Below are some records. Set down exactly the line holding "f_number: 3.8" and every later line through the end, omitting the pictures.

■ **DATASET RECORDS**:
━━━━━━
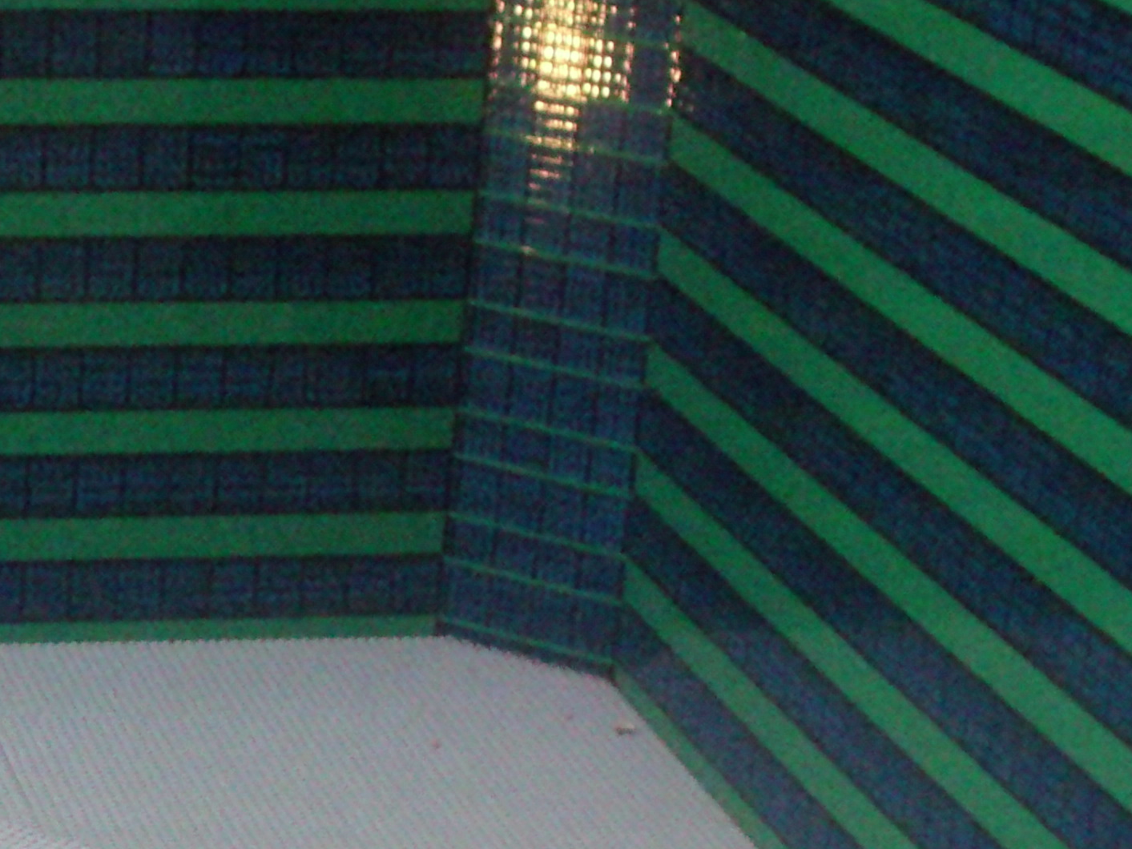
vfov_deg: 10.3
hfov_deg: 13.5
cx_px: -237
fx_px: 4644
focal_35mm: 142
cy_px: 960
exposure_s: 1/60
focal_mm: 9.4
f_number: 3.8
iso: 1000
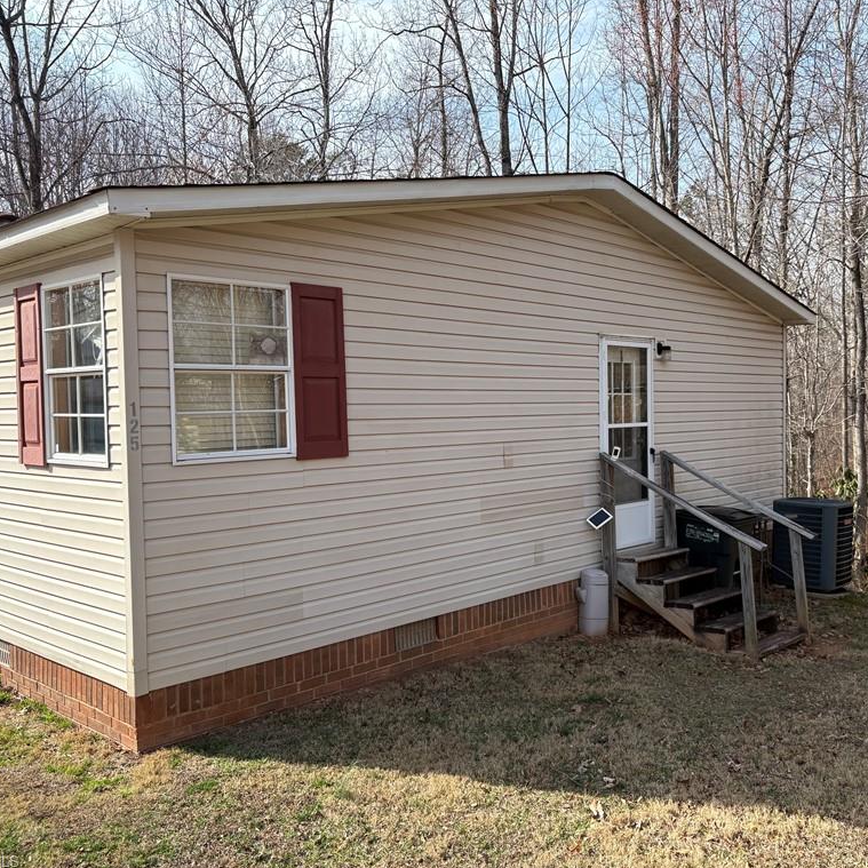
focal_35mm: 31
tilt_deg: -0.6
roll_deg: +1.0
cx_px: 523
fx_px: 879
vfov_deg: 52.5
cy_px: 433
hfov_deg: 52.2
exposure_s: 1/1393
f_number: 1.6
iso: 50
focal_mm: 5.96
━━━━━━
■ **SOLUTION TO THIS TASK**:
f_number: 3.8
iso: 1000
focal_35mm: 31
tilt_deg: -0.6
roll_deg: +1.0
cx_px: 523
fx_px: 879
vfov_deg: 52.5
cy_px: 433
hfov_deg: 52.2
exposure_s: 1/1393
f_number: 1.6
iso: 50
focal_mm: 5.96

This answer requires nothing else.